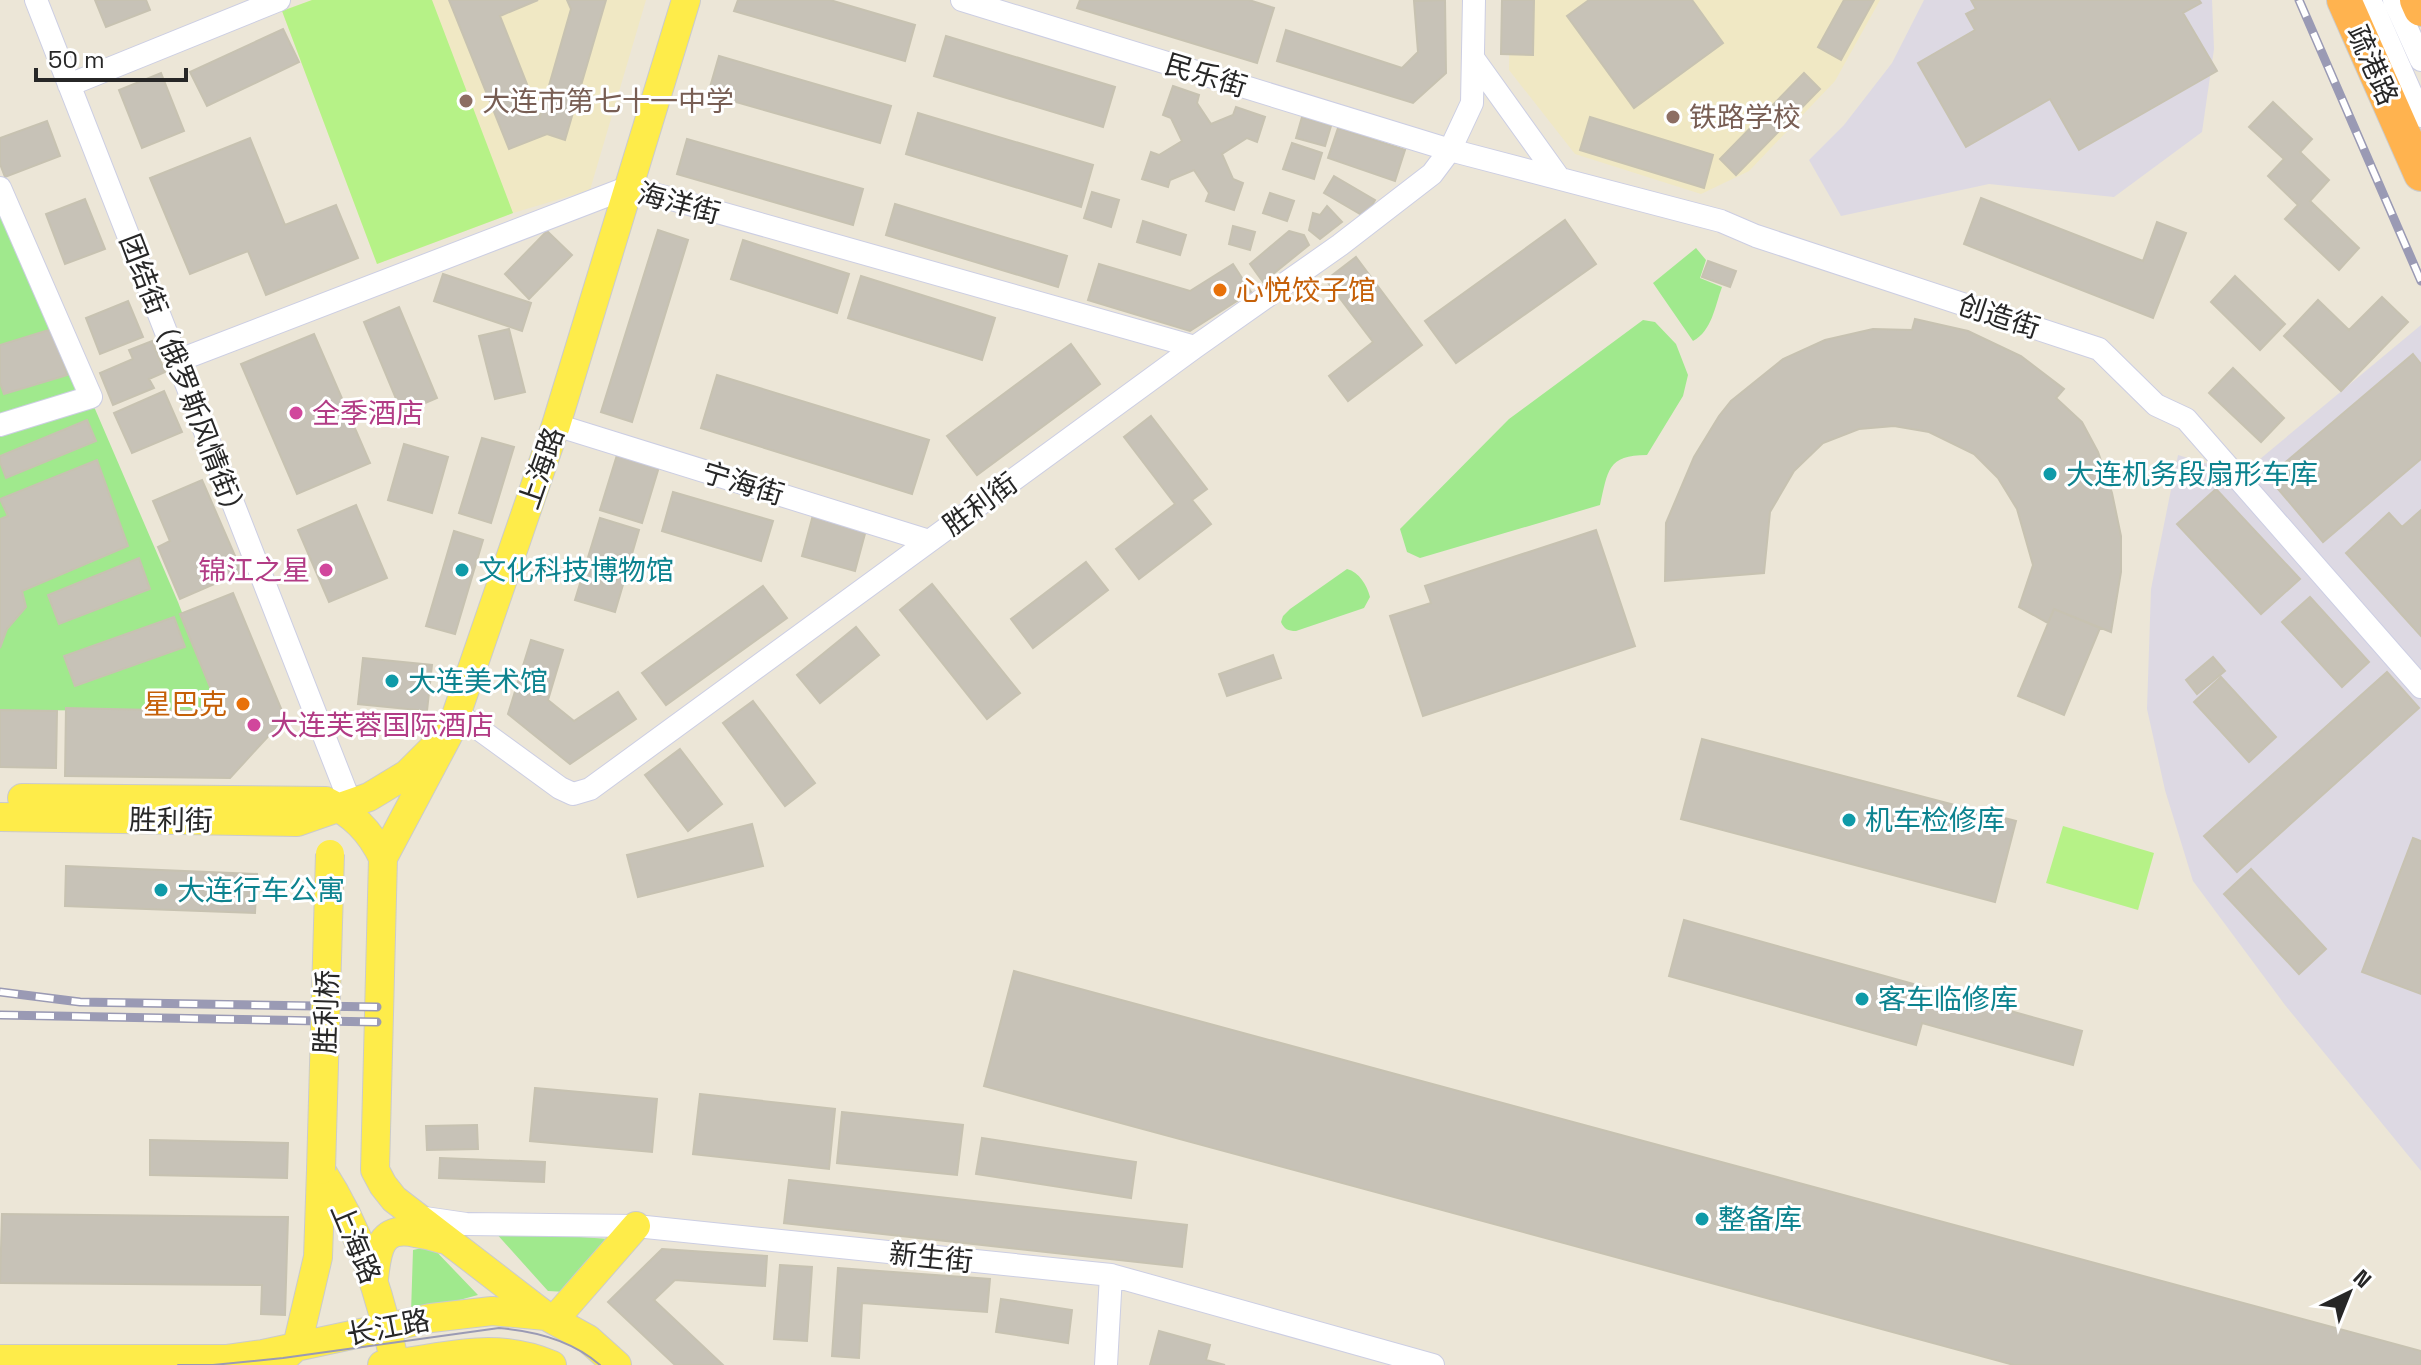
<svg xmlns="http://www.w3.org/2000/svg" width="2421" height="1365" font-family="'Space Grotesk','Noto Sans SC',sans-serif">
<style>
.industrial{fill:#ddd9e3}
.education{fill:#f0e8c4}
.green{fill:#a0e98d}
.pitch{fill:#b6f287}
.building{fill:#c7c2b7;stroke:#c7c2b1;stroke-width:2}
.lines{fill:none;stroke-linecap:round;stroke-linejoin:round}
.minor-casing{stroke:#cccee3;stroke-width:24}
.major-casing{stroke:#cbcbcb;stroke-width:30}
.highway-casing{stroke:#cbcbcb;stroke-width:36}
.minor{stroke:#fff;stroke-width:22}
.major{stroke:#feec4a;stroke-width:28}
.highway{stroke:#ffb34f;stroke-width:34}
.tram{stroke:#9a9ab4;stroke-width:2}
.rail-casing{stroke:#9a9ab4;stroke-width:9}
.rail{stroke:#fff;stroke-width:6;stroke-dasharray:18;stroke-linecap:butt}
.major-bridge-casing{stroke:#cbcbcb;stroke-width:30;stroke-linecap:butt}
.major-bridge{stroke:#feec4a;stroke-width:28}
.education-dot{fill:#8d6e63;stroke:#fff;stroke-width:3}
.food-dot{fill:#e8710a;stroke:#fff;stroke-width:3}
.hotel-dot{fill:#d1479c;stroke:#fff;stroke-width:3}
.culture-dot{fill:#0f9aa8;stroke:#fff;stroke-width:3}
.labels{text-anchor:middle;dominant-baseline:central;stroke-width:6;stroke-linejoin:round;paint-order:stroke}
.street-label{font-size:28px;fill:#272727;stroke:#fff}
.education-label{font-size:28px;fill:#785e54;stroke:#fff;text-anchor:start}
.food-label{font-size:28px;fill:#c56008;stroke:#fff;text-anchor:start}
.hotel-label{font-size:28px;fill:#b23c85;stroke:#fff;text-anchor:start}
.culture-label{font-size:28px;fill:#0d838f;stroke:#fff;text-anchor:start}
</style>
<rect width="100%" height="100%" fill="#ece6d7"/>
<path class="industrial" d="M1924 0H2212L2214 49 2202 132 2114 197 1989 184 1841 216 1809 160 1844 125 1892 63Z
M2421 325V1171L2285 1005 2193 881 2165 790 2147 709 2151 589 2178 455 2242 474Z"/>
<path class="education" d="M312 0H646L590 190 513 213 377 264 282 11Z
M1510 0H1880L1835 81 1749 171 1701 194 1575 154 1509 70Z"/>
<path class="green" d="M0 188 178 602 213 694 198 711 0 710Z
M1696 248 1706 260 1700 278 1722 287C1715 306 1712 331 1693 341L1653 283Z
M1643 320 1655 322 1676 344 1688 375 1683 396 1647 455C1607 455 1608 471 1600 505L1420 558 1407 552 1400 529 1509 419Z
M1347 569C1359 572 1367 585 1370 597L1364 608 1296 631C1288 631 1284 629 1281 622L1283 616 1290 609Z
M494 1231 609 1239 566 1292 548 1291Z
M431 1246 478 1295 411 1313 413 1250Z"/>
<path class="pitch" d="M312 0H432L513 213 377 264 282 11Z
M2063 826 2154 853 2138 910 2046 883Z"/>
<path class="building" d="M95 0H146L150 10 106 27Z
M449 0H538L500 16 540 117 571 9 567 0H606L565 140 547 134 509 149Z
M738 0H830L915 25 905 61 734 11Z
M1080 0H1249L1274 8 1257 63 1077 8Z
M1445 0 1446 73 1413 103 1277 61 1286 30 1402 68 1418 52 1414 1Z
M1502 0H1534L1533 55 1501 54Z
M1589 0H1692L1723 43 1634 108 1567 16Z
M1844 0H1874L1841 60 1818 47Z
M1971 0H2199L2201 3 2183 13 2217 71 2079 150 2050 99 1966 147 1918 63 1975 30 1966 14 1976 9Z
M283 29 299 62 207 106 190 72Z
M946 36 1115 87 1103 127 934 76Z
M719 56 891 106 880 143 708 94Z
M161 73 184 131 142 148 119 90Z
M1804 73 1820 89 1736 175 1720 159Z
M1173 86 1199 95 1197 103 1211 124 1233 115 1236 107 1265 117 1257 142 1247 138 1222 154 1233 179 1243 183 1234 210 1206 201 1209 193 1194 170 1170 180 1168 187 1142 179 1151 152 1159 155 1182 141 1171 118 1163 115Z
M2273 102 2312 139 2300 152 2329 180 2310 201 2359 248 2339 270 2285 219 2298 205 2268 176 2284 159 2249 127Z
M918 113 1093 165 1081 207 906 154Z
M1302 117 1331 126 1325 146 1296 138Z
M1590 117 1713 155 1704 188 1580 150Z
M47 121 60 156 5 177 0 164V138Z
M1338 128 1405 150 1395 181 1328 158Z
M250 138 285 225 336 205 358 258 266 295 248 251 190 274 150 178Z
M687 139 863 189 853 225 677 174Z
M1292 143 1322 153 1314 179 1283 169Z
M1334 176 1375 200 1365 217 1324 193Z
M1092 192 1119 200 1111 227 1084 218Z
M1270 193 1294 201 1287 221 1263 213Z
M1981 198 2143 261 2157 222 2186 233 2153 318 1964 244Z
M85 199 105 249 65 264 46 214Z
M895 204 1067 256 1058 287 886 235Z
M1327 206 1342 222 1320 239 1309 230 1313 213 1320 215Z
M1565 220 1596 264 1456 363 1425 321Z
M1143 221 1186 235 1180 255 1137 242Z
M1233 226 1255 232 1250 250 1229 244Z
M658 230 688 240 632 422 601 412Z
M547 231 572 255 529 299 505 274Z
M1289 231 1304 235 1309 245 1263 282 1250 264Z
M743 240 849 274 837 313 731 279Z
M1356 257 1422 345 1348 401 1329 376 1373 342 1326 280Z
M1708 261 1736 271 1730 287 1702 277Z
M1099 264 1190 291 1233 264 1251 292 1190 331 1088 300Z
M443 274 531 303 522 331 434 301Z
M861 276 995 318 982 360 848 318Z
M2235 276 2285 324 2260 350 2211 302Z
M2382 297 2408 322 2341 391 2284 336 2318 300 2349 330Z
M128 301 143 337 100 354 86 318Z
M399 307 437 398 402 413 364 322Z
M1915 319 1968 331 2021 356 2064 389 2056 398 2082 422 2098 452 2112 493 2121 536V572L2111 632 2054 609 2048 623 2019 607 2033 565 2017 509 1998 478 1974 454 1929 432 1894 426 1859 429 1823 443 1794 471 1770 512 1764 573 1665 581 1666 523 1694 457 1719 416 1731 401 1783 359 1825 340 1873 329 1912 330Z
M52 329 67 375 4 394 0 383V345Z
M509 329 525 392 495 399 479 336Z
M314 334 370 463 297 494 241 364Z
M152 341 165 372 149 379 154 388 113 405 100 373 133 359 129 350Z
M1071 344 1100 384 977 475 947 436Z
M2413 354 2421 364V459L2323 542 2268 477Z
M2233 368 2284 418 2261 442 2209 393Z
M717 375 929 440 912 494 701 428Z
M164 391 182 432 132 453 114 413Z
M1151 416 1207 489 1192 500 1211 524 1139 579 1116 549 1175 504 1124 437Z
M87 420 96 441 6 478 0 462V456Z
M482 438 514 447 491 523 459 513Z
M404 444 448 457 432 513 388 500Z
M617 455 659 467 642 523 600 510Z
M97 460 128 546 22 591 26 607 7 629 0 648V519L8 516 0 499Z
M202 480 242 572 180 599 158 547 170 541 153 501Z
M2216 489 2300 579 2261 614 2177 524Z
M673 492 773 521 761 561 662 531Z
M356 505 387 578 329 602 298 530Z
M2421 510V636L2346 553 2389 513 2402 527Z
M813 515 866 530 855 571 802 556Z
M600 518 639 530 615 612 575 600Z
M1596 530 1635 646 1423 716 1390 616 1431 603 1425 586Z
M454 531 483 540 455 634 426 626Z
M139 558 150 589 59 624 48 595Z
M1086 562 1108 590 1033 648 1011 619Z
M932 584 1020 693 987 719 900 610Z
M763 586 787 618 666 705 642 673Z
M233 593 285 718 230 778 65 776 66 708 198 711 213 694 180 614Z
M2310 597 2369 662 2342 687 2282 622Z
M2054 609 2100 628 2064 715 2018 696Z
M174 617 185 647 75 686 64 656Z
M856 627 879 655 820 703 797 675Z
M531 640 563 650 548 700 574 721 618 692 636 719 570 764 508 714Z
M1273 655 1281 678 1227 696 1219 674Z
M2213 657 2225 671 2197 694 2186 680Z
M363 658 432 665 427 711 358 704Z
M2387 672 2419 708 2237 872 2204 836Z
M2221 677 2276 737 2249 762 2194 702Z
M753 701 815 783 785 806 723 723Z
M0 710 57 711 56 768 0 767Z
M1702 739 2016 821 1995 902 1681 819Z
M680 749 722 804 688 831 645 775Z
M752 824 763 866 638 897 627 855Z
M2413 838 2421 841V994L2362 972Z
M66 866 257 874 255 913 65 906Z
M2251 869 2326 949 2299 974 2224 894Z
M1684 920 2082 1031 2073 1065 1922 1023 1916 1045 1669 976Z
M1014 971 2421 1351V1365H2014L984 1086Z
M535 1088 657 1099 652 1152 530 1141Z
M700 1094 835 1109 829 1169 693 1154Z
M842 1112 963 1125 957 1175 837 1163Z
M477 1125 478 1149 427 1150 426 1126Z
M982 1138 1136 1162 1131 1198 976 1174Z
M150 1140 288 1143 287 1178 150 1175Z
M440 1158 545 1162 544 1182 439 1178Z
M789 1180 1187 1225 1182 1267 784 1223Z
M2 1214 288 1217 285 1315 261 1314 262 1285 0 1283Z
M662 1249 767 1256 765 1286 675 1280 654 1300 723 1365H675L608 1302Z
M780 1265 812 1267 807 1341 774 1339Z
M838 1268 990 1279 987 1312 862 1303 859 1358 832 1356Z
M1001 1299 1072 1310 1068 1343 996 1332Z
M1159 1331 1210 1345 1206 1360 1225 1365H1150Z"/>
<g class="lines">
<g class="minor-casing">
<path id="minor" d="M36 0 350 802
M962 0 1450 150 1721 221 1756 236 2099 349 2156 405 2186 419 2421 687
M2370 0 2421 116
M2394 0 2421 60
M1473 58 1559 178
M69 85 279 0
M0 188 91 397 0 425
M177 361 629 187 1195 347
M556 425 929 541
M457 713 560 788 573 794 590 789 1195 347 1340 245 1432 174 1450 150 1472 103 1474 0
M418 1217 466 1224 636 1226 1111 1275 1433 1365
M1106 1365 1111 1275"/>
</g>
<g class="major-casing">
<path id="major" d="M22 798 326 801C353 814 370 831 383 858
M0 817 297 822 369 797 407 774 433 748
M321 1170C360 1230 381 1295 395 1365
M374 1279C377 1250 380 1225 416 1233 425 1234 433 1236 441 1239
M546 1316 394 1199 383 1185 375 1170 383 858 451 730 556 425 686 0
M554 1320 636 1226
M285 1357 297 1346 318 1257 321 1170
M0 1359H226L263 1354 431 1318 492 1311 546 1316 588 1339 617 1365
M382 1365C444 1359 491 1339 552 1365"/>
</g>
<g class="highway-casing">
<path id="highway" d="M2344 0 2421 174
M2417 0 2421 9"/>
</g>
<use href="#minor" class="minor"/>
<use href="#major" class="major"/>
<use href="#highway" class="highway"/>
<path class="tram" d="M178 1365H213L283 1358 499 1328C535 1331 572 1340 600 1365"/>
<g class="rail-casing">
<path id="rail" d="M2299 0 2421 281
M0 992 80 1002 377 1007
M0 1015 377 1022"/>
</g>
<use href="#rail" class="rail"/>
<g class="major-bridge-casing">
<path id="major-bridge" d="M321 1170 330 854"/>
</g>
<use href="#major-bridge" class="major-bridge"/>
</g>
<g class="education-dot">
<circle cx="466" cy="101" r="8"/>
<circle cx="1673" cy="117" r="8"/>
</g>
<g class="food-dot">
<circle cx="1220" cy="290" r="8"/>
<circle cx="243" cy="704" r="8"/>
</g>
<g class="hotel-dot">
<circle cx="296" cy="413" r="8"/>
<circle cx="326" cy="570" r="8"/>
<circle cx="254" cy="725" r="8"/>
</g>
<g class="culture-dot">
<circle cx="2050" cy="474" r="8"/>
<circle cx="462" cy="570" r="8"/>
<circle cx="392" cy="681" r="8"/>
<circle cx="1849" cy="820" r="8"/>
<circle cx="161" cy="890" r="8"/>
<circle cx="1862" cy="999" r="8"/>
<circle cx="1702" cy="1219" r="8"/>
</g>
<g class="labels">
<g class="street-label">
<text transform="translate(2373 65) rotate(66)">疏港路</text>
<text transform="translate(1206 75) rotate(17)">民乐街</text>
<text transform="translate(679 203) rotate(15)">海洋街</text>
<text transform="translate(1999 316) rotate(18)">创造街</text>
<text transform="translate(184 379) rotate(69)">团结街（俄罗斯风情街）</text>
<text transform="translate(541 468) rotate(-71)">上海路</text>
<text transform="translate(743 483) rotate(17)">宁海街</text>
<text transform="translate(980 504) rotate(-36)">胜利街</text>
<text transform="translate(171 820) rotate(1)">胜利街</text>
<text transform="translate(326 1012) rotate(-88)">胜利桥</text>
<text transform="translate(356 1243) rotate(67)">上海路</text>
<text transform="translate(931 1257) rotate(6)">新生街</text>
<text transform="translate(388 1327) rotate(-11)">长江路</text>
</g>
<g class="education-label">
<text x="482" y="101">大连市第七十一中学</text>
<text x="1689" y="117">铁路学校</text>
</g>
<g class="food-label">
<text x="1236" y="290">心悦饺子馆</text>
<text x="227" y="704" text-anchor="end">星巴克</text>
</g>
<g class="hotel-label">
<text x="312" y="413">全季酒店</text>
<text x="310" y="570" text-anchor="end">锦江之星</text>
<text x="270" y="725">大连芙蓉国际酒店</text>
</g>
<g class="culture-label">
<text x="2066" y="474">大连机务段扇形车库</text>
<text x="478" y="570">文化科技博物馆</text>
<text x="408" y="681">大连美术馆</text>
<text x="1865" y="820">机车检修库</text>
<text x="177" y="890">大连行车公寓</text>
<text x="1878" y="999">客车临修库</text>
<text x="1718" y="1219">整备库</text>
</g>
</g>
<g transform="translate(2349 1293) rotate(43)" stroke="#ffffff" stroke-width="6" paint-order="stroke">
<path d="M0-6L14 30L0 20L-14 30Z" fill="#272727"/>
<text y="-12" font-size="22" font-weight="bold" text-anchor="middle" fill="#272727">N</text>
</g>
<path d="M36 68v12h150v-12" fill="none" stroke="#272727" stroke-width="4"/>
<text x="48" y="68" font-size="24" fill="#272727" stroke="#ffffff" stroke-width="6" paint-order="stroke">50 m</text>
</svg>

================

Task prompt. Copy every line from the records that holds the string "lines".

Exercise output.
.lines{fill:none;stroke-linecap:round;stroke-linejoin:round}
<g class="lines">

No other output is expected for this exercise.